DOCUMENT TEXT section start

Godot vs Jolt Parallel Comparison

Written before

The previous article Godot Physics Source Code Analysis analyzed the built-in 3D physics pipeline in Godot. Extending from that, the next topic would be the Jolt physics engine integrated in version 4.4. Initially, I considered writing a separate article introducing it, but upon review, I felt that Godot’s integration of Jolt is relatively simplistic. In terms of functionality, it has been aligned and limited to match Godot’s existing physics capabilities. In terms of performance, an adapter layer was added to route calls back to Godot’s generic thread pool for parallelization. Rather than introducing Jolt within Godot, it might be more insightful to discuss them independently and compare their approaches.

What is the most differentiating aspect among physics engines? In my opinion, it’s not the algorithms (Impulse, PBD) but the parallelization strategies. How constraint islands are constructed and partitioned, and how the thread pool is designed—these directly determine efficiency and can yield drastically different performance across platforms. The following sections will compare these two aspects.

Constraint Construction

Let’s start with the relatively simpler constraint construction, as Godot’s logic here is quite straightforward. As mentioned previously, it’s divided into three distinct logics for Areas, RigidBodies, and SoftBodies. Simply put, the Area part just throws any associated object in (since no computation is performed). RigidBodies detect associated RigidBodies and SoftBodies. SoftBodies only detect associated RigidBodies.

In contrast, Jolt’s handling is more complex, implementing an 8-bit mask graph partitioning logic, where 7 bits are for parallel groups and 1 bit for non-parallel, corresponding to typical 8-core CPUs. To improve parallel efficiency, with dynamic splitting enabled, Jolt splits constraint groups whose constraint count exceeds a split threshold (default: 128). It then checks the split bits; if a split doesn’t reach a merge threshold (default: 16), it’s merged into the non-parallel group; otherwise, a new parallel group is created. The detailed flow is as follows:

bool LargeIslandSplitter::SplitIsland()
{
        // 1. Obtain island data → Check size threshold → If less than 128, return false
        // 2. Reset object masks → Calculate constraint count per split region
        // 3. Split contact points (mask coloring algorithm)
        //     - Get the two objects associated with the contact point
        //     - Find the first common, unused bit in the masks of these two objects
        //     - Set that bit to '1' and record the split index
        // 4. Allocate split operations for constraints (invoke constraint-specific logic)
        // 5. Create split structure and merge small splits
        //     - Iterate through the 8 split bits
        //     - If the number of constraints plus contact points in a split is less than 16, merge into the non-parallel split (bit 7)

DOCUMENT TEXT section end

**TASKS TO COMPLETE**
1) In the Godot and Jolt comparison, how many bits of Jolt's 8-bit mask are used for parallel groups?
2) Do these statements agree with the Godot and Jolt comparison? Answer yes or no for each, and quote the words of the comparison that decide it.
(a) Jolt was integrated into Godot in version 4.4.
(b) In Godot, SoftBodies detect both associated RigidBodies and associated SoftBodies.
(c) Jolt's default merge threshold is 16.
3) Reproduce the part of the Godot and Jolt comparison that opens with the words containing "What is the" and closes with "these two aspects.".

SUPPLIED DATA section start

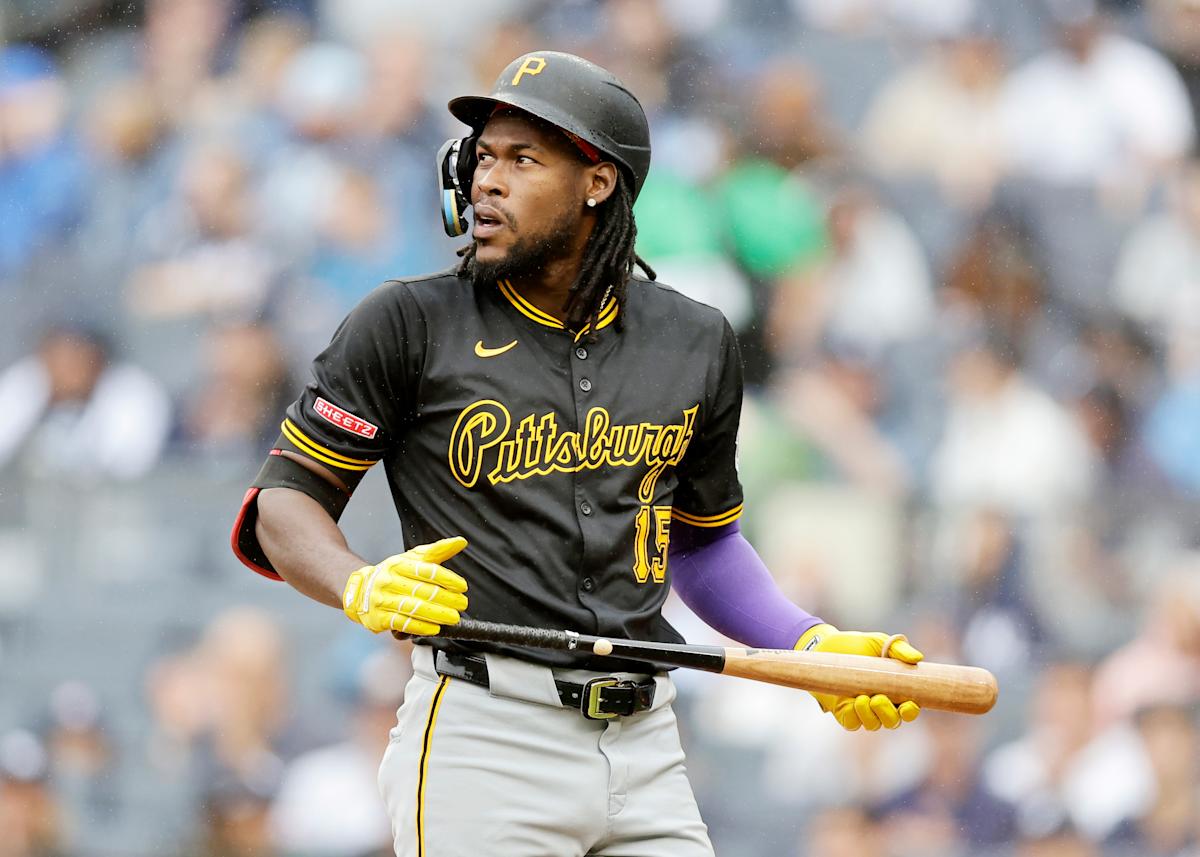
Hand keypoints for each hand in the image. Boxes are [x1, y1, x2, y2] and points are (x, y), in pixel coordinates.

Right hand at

SUPPLIED DATA section end

**ANSWERS BY ITEM**
1) 7 bits.

2)
(a) Yes: "the Jolt physics engine integrated in version 4.4"
(b) No: "SoftBodies only detect associated RigidBodies."
(c) Yes: "if a split doesn’t reach a merge threshold (default: 16)"

3)
What is the most differentiating aspect among physics engines? In my opinion, it’s not the algorithms (Impulse, PBD) but the parallelization strategies. How constraint islands are constructed and partitioned, and how the thread pool is designed—these directly determine efficiency and can yield drastically different performance across platforms. The following sections will compare these two aspects.